Os dois filhos de Ricardo freqüentaram escolas privadas e concluíram a universidade. Durante grande parte de sua vida, ele trabalhou 10 horas por dia e se endividou em várias ocasiões, a pior delas quando sua esposa teve câncer. O sistema de saúde também é pago no Chile. Nenhum seguro público ou privado cobre 100% dos custos da assistência, salvo para aqueles que ganham menos de 135 mil pesos mensais. Também neste caso, se possível, o segurado tenta fugir da proteção estatal e refugiar-se num seguro privado.
Os que viajam à Europa
Segundo o Banco Mundial, depois do Brasil, o Chile é o país latino-americano com as maiores desigualdades e se encontra entre as dez nações do mundo com a pior redistribuição da riqueza. Esta é uma das razões pelas quais não foi aceito na Organização para a Cooperação e o Desenvolvimento Econômico (OCDE), e é também a única reclamação do Fundo Monetário Internacional contra o Chile, considerado país modelo no continente.
Patricia trabalha na como especialista em segurança na embaixada dos Estados Unidos. Seu marido é corretor de seguros. Eles têm dois filhos, um veículo por pessoa, uma empregada doméstica e moram numa casa de 240m2, construída num terreno de mil metros quadrados em Lo Barnechea, um bairro de classe alta de Santiago. Estão entre os 11,3% dos moradores de Santiago que não enfrentam problemas. Os filhos freqüentaram o Redland School, um colégio particular que cobra 550 euros por mês. As mensalidades da universidade custaram outro tanto.
"Quando os filhos começaram a fazer férias sozinhos e a alugar casa de praia com amigos, nós começamos a viajar.

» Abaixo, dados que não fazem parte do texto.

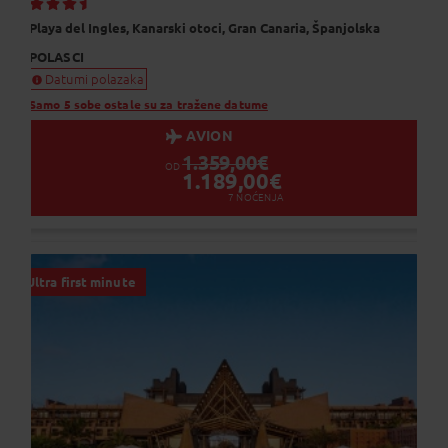
Dodaj na Moj odabir
Playa del Ingles,
Kanarski otoci,
Gran Canaria,
Španjolska
POLASCI
Datumi polazaka
Samo 5 sobe ostale su za tražene datume
AVION
1.359,00
€
OD
1.189,00
€
7
NOĆENJA
Ultra first minute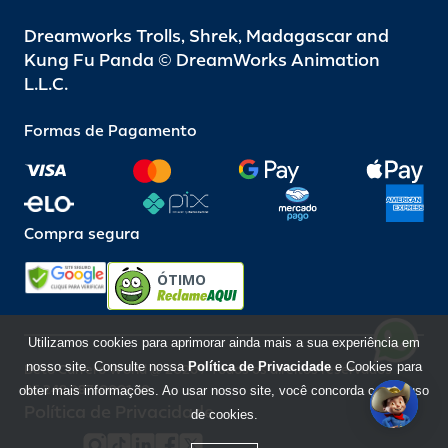
Dreamworks Trolls, Shrek, Madagascar and
Kung Fu Panda © DreamWorks Animation
L.L.C.
Formas de Pagamento
Compra segura
ÓTIMO
Utilizamos cookies para aprimorar ainda mais a sua experiência em
nosso site. Consulte nossa
Política de Privacidade
e Cookies para
Beto Carrero World @ 2026 / Todos os direitos reservados
85.248.987/0001-10
obter mais informações. Ao usar nosso site, você concorda com o uso
Política de Privacidade
de cookies.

Geralmente vamos três semanas à Europa e depois ficamos aqui por perto", conta Patricia.
Ela considera positivas as privatizações feitas nas últimas décadas. "O Estado é um mau gestor. Mas nem tudo pode ficar nas mãos do setor privado porque alguém precisa se preocupar com a população de baixa renda", diz. Patricia não é a única que defende esta opinião, que reserva ao Estado o papel de "abrigo dos indigentes". "Onde se notou uma mudança nos últimos 30 anos é que não se vê mais gente mal vestida ou mendigando nas ruas, o que me choca muito em outros países", afirma Patricia.
Certamente porque nesta cidade de seis milhões de habitantes cada qual vive em seu reduto. Gema, por exemplo, nunca foi ao centro de Santiago nem ao bairro Lo Barnechea. Ela fica apenas imaginando como vivem os ricos.